**Work request**
Search the data for "Ministry" and copy every matching line.

START Exercise input

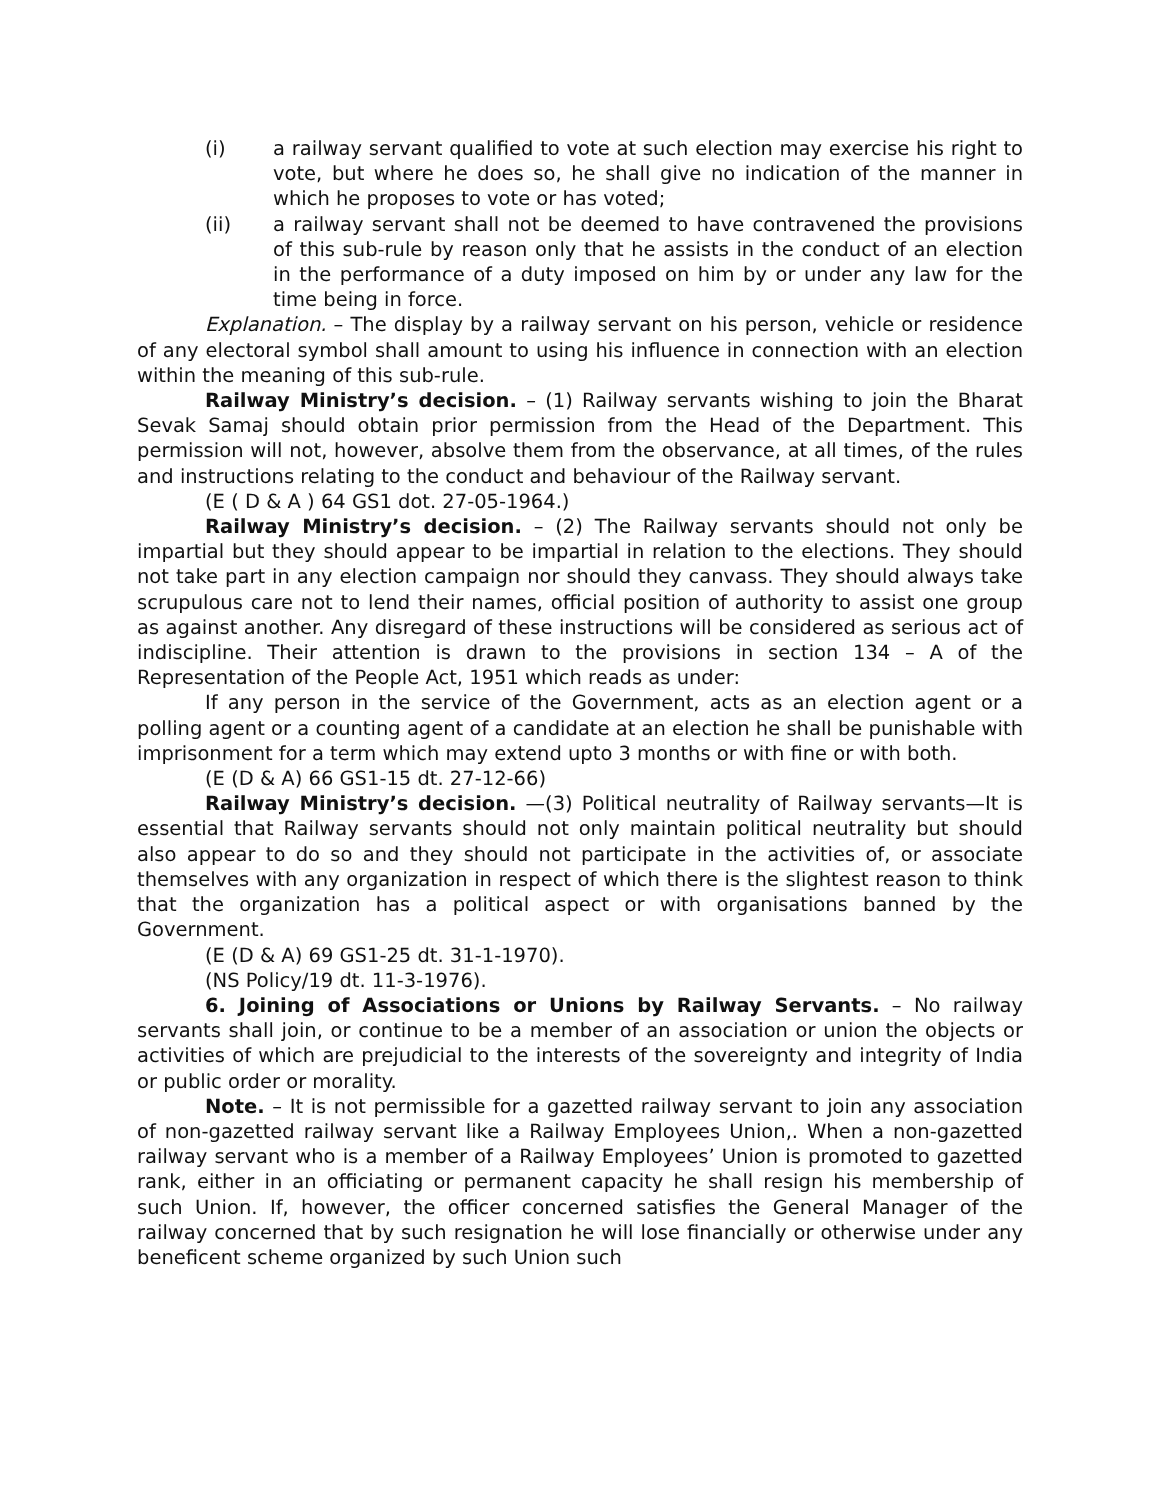(i) a railway servant qualified to vote at such election may exercise his right to vote, but where he does so, he shall give no indication of the manner in which he proposes to vote or has voted;
(ii) a railway servant shall not be deemed to have contravened the provisions of this sub-rule by reason only that he assists in the conduct of an election in the performance of a duty imposed on him by or under any law for the time being in force.
Explanation. – The display by a railway servant on his person, vehicle or residence of any electoral symbol shall amount to using his influence in connection with an election within the meaning of this sub-rule.
Railway Ministry’s decision. – (1) Railway servants wishing to join the Bharat Sevak Samaj should obtain prior permission from the Head of the Department. This permission will not, however, absolve them from the observance, at all times, of the rules and instructions relating to the conduct and behaviour of the Railway servant.
(E ( D & A ) 64 GS1 dot. 27-05-1964.)
Railway Ministry’s decision. – (2) The Railway servants should not only be impartial but they should appear to be impartial in relation to the elections. They should not take part in any election campaign nor should they canvass. They should always take scrupulous care not to lend their names, official position of authority to assist one group as against another. Any disregard of these instructions will be considered as serious act of indiscipline. Their attention is drawn to the provisions in section 134 – A of the Representation of the People Act, 1951 which reads as under:
If any person in the service of the Government, acts as an election agent or a polling agent or a counting agent of a candidate at an election he shall be punishable with imprisonment for a term which may extend upto 3 months or with fine or with both.
(E (D & A) 66 GS1-15 dt. 27-12-66)
Railway Ministry’s decision. —(3) Political neutrality of Railway servants—It is essential that Railway servants should not only maintain political neutrality but should also appear to do so and they should not participate in the activities of, or associate themselves with any organization in respect of which there is the slightest reason to think that the organization has a political aspect or with organisations banned by the Government.
(E (D & A) 69 GS1-25 dt. 31-1-1970).
(NS Policy/19 dt. 11-3-1976).
6. Joining of Associations or Unions by Railway Servants. – No railway servants shall join, or continue to be a member of an association or union the objects or activities of which are prejudicial to the interests of the sovereignty and integrity of India or public order or morality.
Note. – It is not permissible for a gazetted railway servant to join any association of non-gazetted railway servant like a Railway Employees Union,. When a non-gazetted railway servant who is a member of a Railway Employees’ Union is promoted to gazetted rank, either in an officiating or permanent capacity he shall resign his membership of such Union. If, however, the officer concerned satisfies the General Manager of the railway concerned that by such resignation he will lose financially or otherwise under any beneficent scheme organized by such Union such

END Exercise input

**Your solution**
Railway Ministry’s decision. – (1) Railway servants wishing to join the Bharat Sevak Samaj should obtain prior permission from the Head of the Department. This permission will not, however, absolve them from the observance, at all times, of the rules and instructions relating to the conduct and behaviour of the Railway servant.
Railway Ministry’s decision. – (2) The Railway servants should not only be impartial but they should appear to be impartial in relation to the elections. They should not take part in any election campaign nor should they canvass. They should always take scrupulous care not to lend their names, official position of authority to assist one group as against another. Any disregard of these instructions will be considered as serious act of indiscipline. Their attention is drawn to the provisions in section 134 – A of the Representation of the People Act, 1951 which reads as under:
Railway Ministry’s decision. —(3) Political neutrality of Railway servants—It is essential that Railway servants should not only maintain political neutrality but should also appear to do so and they should not participate in the activities of, or associate themselves with any organization in respect of which there is the slightest reason to think that the organization has a political aspect or with organisations banned by the Government.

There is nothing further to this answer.